▶ _Cose da fare_:
1. Nell'intervista sull'hackathon, Santambrogio dice che il problema reale è l'aspetto più bello per gli studenti. Spiega perché, secondo lui.
2. Elenca tutte le domande rivolte a Santambrogio nell'intervista sull'hackathon.

▶ _Documento di partenza_:
____

08 Ott Aspettando #RareHack2018
Hackathon On Rare Disease 2018 è finalmente alle porte. Attendendo l’evento live e conclusivo di questa II edizione, alla Stazione Leopolda di Firenze dal 10 al 12 Ottobre, ci è sembrato interessante poter offrire un contributo riguardante #RareHack2017. Abbiamo, quindi, realizzato un’intervista al relatore della scorsa edizione, Marco Domenico Santambrogio, professore associato al Politecnico di Milano e direttore del NECST Lab.
Dal suo punto di vista quali aspetti del progetto lo rendono interessante per gli studenti?
La cosa più bella è il problema reale, vero, che impatta davvero e direttamente sulla vita delle persone. Come ingegneri generalmente tendiamo ad avere diversi problemi da risolvere, ma li vediamo da dietro le quinte e non ci possiamo rendere conto degli effetti del prodotto che realizziamo. A volte il prodotto finale arriva alla persona tramite un altro prodotto, così che non vediamo più il risultato vero e proprio sulla vita delle persone.
Il Rare Disease Hackathon permette ai ragazzi di vedere come le tecnologie che possono realizzare abbiano un impatto concreto sulle persone per cui le realizzano e questo è il vero e bellissimo driver motivazionale per i ragazzi.
Partecipare al Rare Disease Hackathon l’ha aiutata a scoprire la Comunità delle Malattie Rare?
Conoscevamo già l’esistenza delle Malattie Rare perché all’interno del laboratorio c’è un progetto legato alla genomica, quindi era uno dei temi all’interno dei quali ci stavamo già muovendo. Ciononostante, l’essere venuti all’ Hackathon 2017 ci ha fatto capire quanto davvero non conoscessimo le Malattie Rare. C’è purtroppo un ventaglio di scenari che è molto più variegato e profondo di quanto pensassimo. Noi ci stavamo occupando di aree molto specifiche e dettagliate, che potevano essere curate e analizzate anche attraverso studi genomici e invece ci siamo resi conto di uno scenario che è veramente, veramente immenso e questo è disarmante da un certo punto di vista perché ti rendi conto anche di quanta ignoranza ci sia, nel vero senso della parola: non conoscenza di una realtà che invece dovrebbe essere conosciuta da più persone.
Quali sono i punti di forza del suo progetto Necst Lab?
Necst Lab è in realtà solo il nome del laboratorio, i progetti sono 4/5.
La prima forza sono i ragazzi stessi, che sembra una banalità, ma non lo è: è una verità. I team sono costruiti cercando la massima eterogeneità in competenze e in composizione di genere. Sono team bilanciati, abbiamo ingegneri informatici e biomedici e ciascuno cerca di portare il proprio contributo.

____

▶ _Estratti del materiale_:
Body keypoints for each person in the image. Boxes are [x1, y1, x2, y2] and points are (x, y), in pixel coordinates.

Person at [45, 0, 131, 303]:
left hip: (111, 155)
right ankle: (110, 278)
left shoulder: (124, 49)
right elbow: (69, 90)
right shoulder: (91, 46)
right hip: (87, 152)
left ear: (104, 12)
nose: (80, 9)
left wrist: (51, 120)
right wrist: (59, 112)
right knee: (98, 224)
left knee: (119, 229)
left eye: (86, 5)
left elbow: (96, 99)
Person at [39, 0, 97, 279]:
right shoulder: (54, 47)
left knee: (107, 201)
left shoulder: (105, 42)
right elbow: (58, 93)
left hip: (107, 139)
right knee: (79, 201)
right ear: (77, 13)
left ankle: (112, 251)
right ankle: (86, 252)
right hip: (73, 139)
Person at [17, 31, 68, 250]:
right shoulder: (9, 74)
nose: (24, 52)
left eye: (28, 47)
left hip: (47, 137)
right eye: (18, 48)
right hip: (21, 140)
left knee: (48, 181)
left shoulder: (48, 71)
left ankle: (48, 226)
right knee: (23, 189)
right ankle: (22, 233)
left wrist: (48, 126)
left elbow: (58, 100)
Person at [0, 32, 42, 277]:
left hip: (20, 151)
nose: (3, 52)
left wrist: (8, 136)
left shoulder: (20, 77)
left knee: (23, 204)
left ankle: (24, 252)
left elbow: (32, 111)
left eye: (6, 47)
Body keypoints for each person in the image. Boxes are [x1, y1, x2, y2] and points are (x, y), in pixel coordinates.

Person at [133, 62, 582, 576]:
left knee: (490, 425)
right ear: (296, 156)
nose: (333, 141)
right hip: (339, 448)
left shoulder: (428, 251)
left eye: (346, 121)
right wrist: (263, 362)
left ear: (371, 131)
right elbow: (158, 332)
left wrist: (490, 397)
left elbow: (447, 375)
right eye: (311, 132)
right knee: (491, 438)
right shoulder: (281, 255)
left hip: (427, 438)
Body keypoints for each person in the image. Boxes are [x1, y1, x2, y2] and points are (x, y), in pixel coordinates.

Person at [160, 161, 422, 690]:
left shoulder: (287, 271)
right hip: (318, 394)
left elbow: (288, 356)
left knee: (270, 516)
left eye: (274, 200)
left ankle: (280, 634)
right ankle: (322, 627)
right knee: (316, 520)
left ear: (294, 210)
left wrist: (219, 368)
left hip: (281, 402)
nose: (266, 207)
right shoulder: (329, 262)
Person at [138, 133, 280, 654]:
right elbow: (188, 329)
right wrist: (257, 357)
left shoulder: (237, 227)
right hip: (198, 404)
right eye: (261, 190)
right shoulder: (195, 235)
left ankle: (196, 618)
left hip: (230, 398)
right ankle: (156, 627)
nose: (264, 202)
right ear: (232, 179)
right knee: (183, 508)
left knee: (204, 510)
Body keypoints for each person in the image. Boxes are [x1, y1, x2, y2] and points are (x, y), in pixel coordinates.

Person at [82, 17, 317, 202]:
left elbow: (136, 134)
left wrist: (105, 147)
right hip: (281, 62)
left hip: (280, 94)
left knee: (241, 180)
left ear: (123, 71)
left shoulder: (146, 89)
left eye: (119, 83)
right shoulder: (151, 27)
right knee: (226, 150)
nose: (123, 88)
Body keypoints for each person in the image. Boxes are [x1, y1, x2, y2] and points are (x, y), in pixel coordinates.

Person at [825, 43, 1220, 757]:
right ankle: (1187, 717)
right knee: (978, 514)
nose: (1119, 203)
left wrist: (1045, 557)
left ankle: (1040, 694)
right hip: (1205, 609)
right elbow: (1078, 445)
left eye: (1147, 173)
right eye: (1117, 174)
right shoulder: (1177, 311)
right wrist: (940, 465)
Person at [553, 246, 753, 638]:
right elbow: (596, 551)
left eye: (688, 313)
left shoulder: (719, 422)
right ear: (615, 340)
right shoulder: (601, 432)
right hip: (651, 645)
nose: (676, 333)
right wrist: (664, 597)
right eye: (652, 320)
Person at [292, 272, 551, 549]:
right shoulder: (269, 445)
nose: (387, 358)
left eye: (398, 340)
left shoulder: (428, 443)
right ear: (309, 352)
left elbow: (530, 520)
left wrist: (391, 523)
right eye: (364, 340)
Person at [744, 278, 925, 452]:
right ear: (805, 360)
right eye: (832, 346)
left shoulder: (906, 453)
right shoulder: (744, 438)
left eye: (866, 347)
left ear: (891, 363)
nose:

____

▶ _Elenco soluzioni_:
1. Di solito gli ingegneri lavorano ai problemi da dietro le quinte e non vedono gli effetti del prodotto sulla vita delle persone, anche perché spesso il prodotto arriva alla persona tramite un altro prodotto. L'hackathon, invece, fa vedere ai ragazzi l'impatto concreto delle loro tecnologie sulle persone, e questo è per loro una forte spinta a impegnarsi.

2.
- Dal suo punto di vista quali aspetti del progetto lo rendono interessante per gli studenti?
- Partecipare al Rare Disease Hackathon l'ha aiutata a scoprire la Comunità delle Malattie Rare?
- Quali sono i punti di forza del suo progetto Necst Lab?